Ist man der Empfänger so einer Leistung (Rechnung) hat man seine Schuldigkeit mit dem Draufrechnen und Abführen der heimatlichen Umsatzsteuer getan. Diese Leistungen werden in Zeile 48 und Zeile 49 der Voranmeldung angegeben und dann direkt wieder in Zeile 59 abgezogen.

Sollte die Buchhaltung mit Umsatz erledigt werden, so geschehen diese Dinge automatisch bei der Auswahl/Zuordnung der jeweiligen Steuer (Leistungsempfänger als Steuerschuldner) kopfschmerzfrei und automatisch im Hintergrund.

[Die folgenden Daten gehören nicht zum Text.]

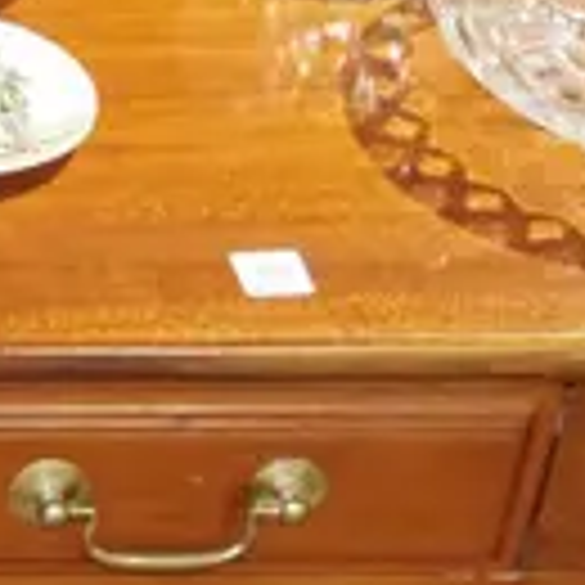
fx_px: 3996
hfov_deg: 7.8
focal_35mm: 209
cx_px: -770
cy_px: 202
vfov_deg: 8.4
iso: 2500
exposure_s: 1/60
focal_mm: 15
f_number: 5.6
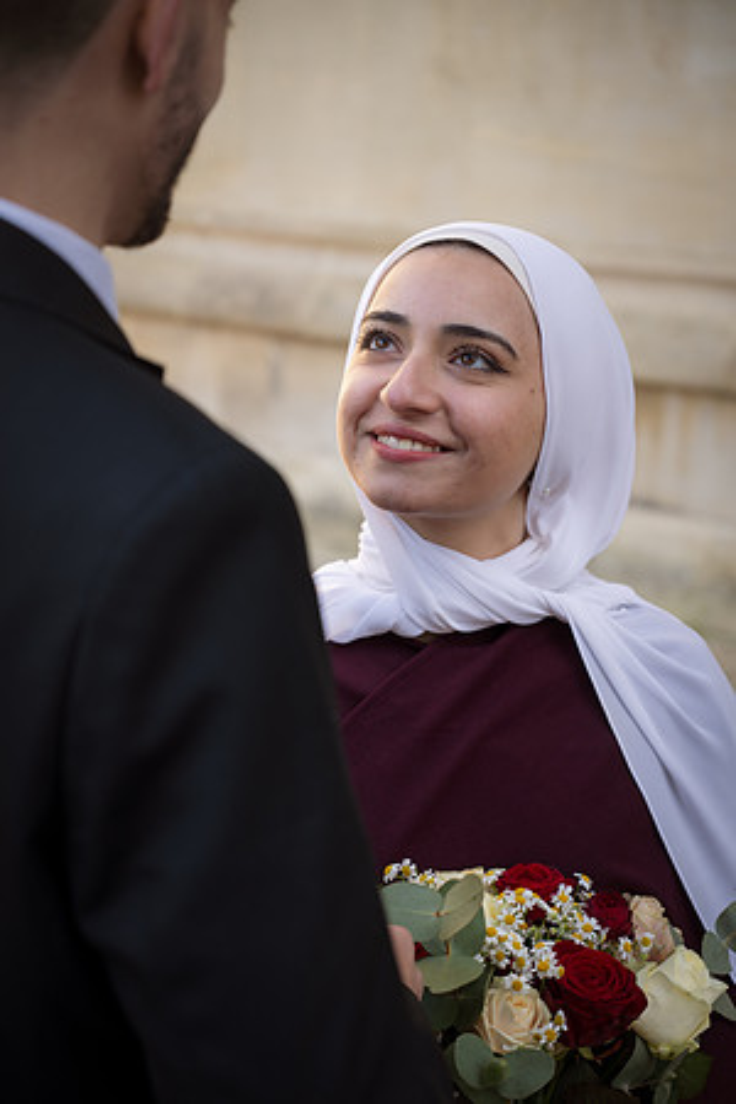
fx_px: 2116
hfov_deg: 19.7
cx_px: 368
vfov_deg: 29.2
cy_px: 552
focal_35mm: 69
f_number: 4
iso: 100
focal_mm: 69
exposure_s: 1/200
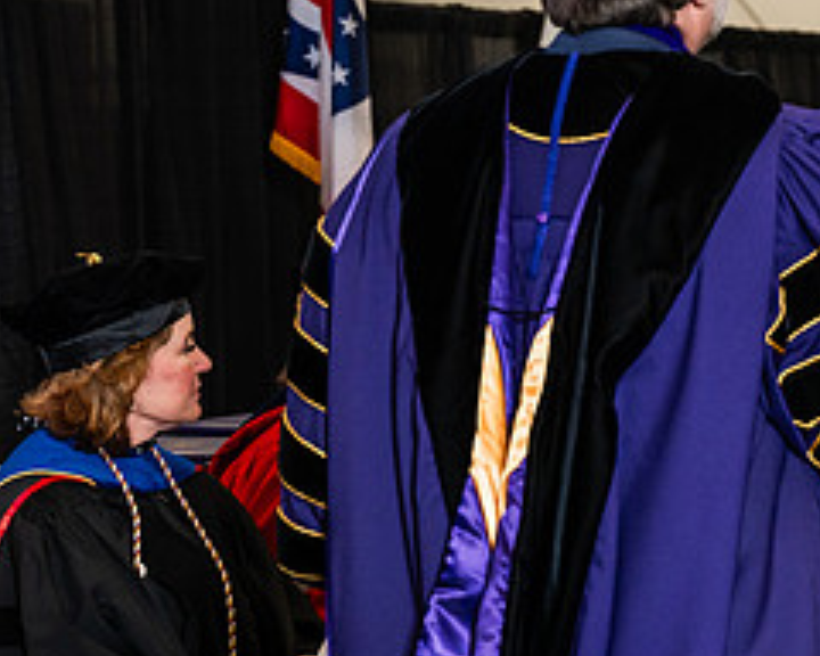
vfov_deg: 9.7
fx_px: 3859
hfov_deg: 12.0
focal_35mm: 159
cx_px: 813
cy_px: 272
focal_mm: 70
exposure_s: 1/200
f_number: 4.5
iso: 1250
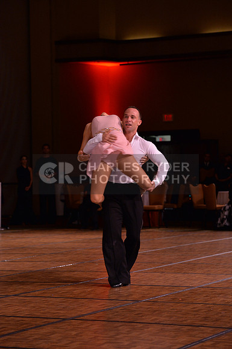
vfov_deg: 19.5
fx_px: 1018
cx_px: 116
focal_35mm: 105
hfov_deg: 13.0
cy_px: 174
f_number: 5
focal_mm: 105
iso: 2000
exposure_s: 1/250
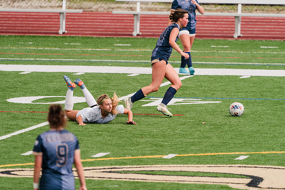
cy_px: 95
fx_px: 4751
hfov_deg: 3.4
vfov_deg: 2.3
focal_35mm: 600
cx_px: 142
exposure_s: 1/1600
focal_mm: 600
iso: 640
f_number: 6.3
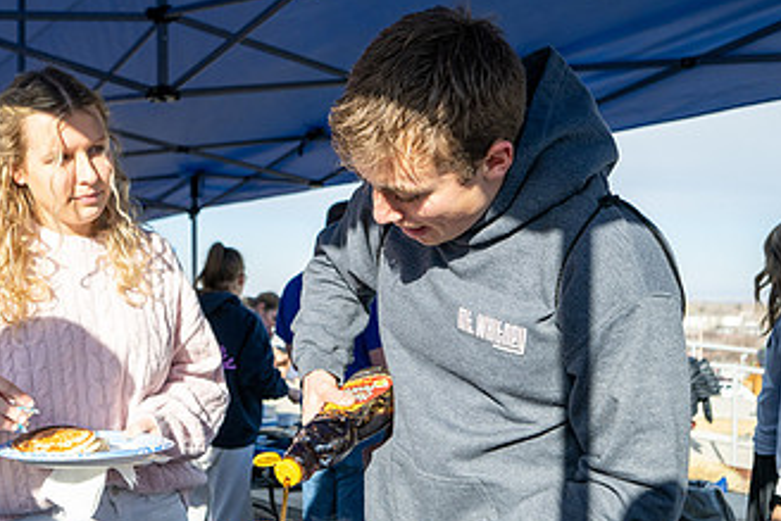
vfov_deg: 29.1
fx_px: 998
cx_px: 324
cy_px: 332
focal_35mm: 46
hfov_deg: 42.6
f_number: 4
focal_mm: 26
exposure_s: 1/1600
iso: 250
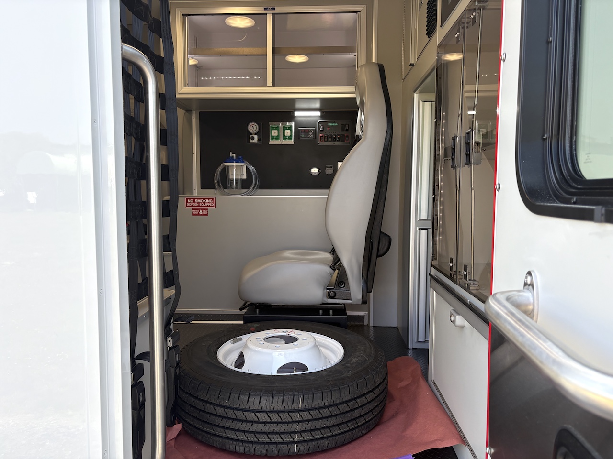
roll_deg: +1.1
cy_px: 230
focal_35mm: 26
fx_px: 460
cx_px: 306
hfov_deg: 67.3
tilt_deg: -5.9
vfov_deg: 53.1
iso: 64
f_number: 1.6
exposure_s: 1/350
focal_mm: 5.96
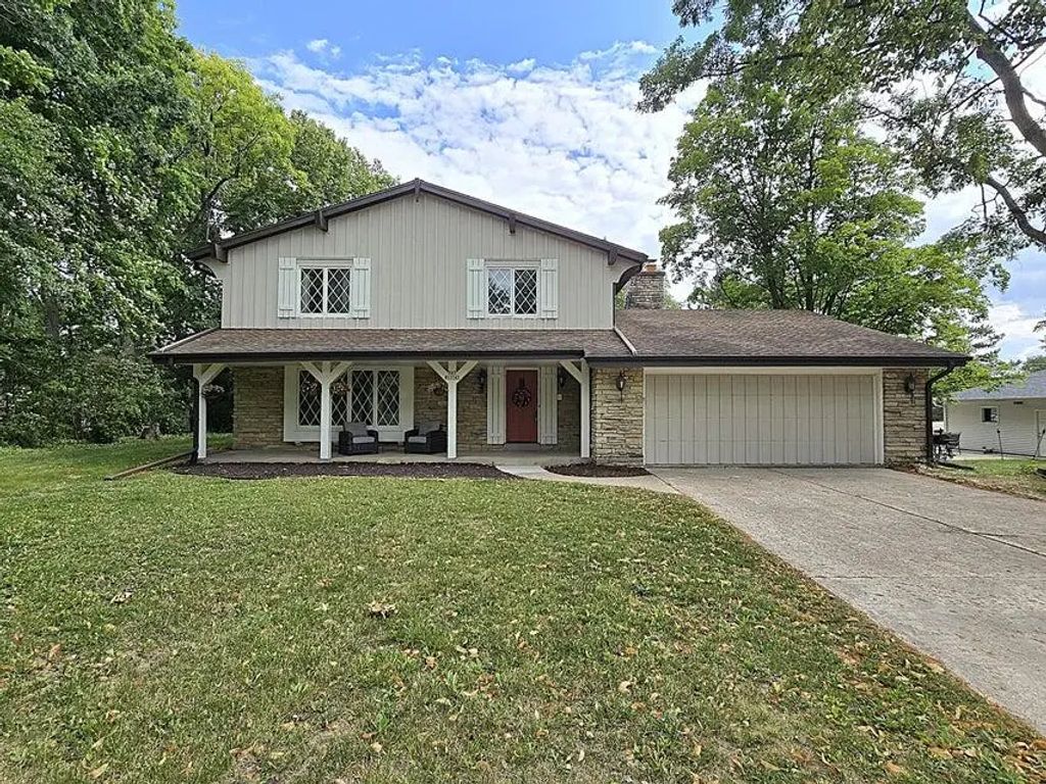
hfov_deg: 106.2
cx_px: 523
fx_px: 393
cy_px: 392
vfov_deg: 89.9
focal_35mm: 13
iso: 50
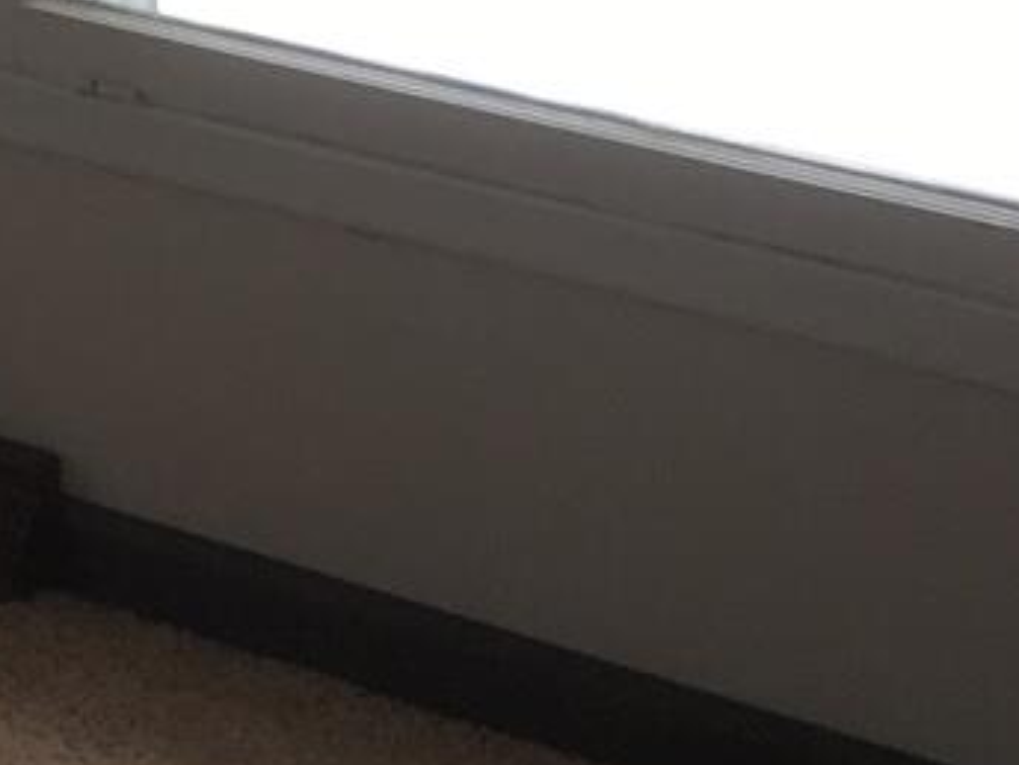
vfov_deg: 8.4
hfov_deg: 9.6
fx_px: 5004
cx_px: -1789
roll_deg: +0.9
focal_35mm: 170
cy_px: -667
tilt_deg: -9.1
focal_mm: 4.15
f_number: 2.2
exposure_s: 1/377
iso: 25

In Umsatz ist ein Beispiel Dokument mit Beispiel Buchungen eingebaut, das unter anderem auch AdWords (Creative Cloud und Co) und AdSense behandelt: » Menü » Hilfe » Beispielbuchungen öffnen …

Ist man dagegen der Erbringer solcher Leistungen, so hat man direkt Mehrarbeit, denn man muss dann zusammen mit der Voranmeldung auch noch eine Zusammenfassende Meldung abgeben.

Diese ZM (Zusammenfassende Meldung) wird auch elektronisch an das Finanzamt übermittelt. In so einer ZM werden alle Verkäufe, Lieferungen in einen anderen EU-Mitgliedstaat (und ggbf. auch Provisionseinnahmen) aufgelistet. Grundlage solch einer ZM sind die VAT IDs (Umsatzsteuer-Identifikationsnummern) der Kunden und die jeweiligen Summen der Umsätze.

Mac User können dies zum Beispiel wunderbar mit dem Steuererklärung.app tun und dieses arbeitet wiederum underbar mit Umsatz zusammen und schon hat man diesen nervigen Mehraufwand mit nur drei Klicks erledigt.

WICHTIG! BITTE UNBEDINGT BEACHTEN! AUCH KLEINUNTERNEHMER MÜSSEN DIESE ANGABEN MACHEN UND DIE STEUER ABFÜHREN, KÖNNEN SIE ALLERDINGS NICHT GELTEND MACHEN UND MÜSSEN AUCH KEINE ZM ABGEBEN!